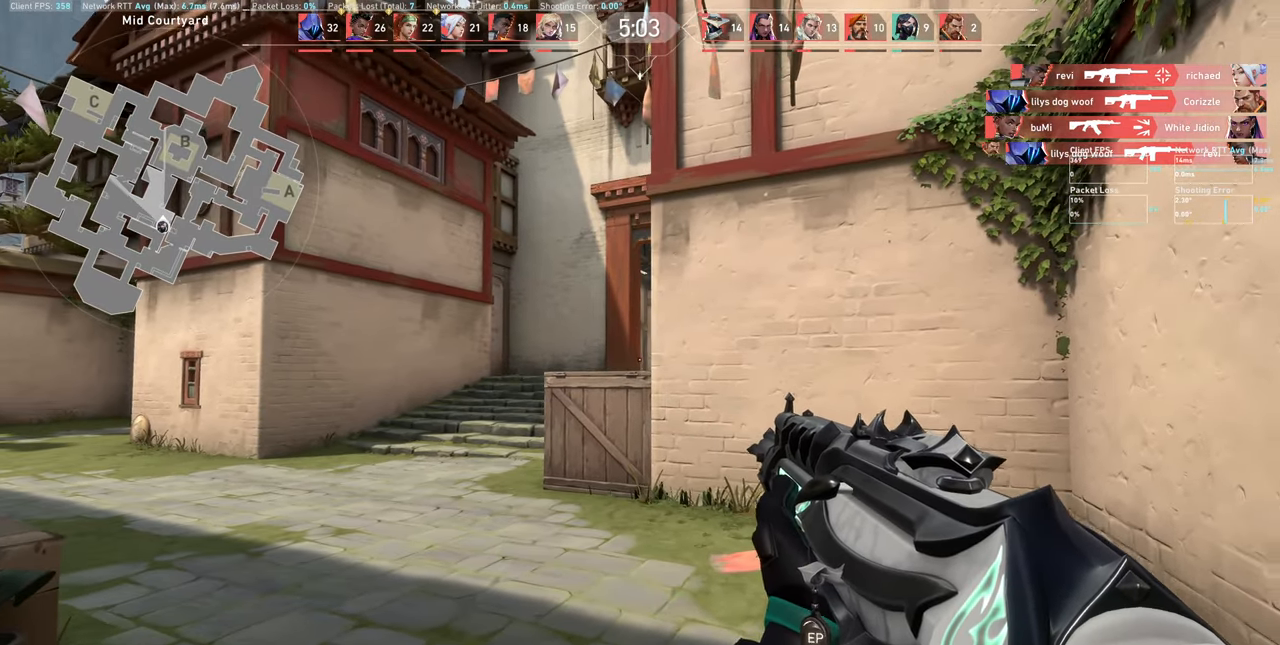
{"keys": ["d"], "mouse": [], "events": [[50, "d", "up"], [217, "d", "down"]]}
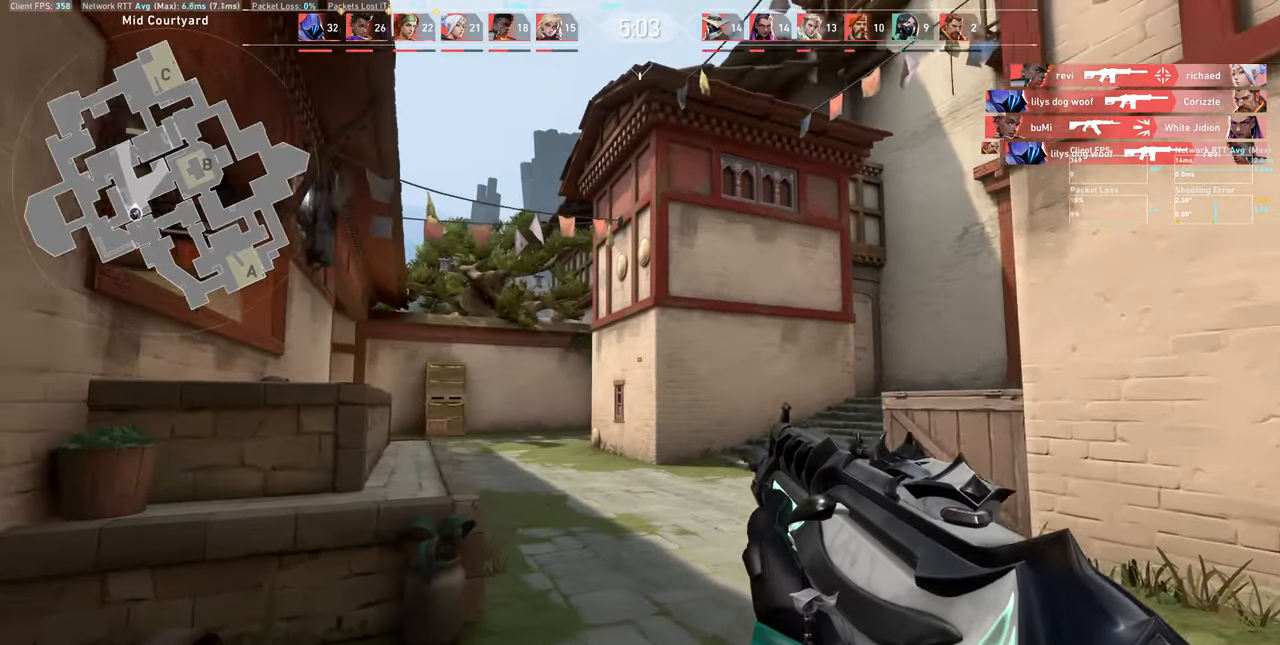
{"keys": ["d", "shift", "w"], "mouse": [], "events": [[134, "w", "down"], [317, "shift", "down"]]}
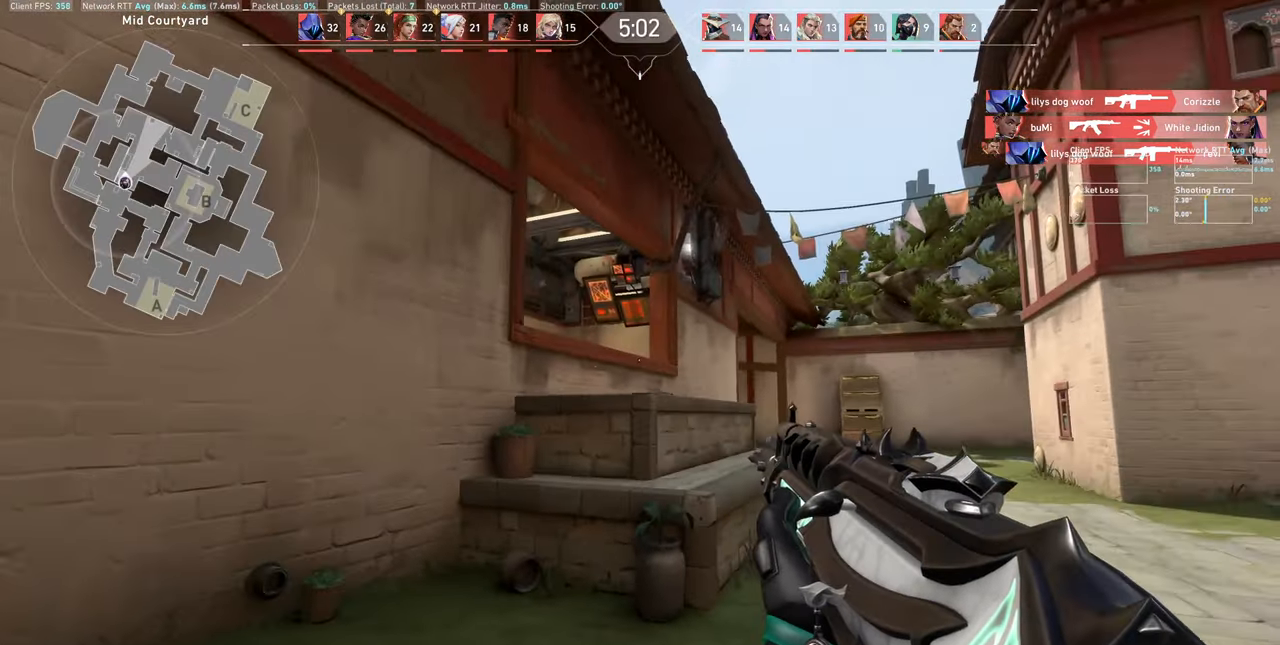
{"keys": ["shift"], "mouse": [], "events": [[417, "w", "up"], [450, "d", "up"]]}
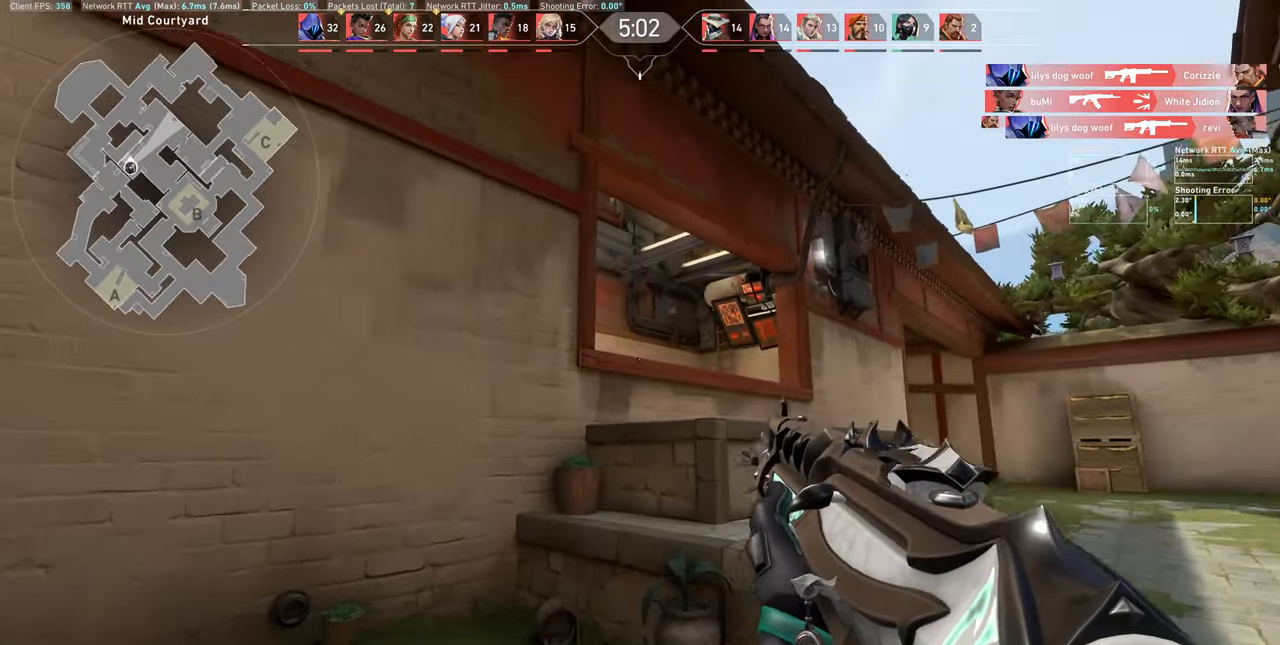
{"keys": ["shift"], "mouse": [], "events": [[183, "d", "down"], [416, "d", "up"]]}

***

▶ **REQUIRED ACTION**
How many lines in the data above hold the word "down"? Answer with the number alone.

▶ **PROBLEM SOLUTION**
3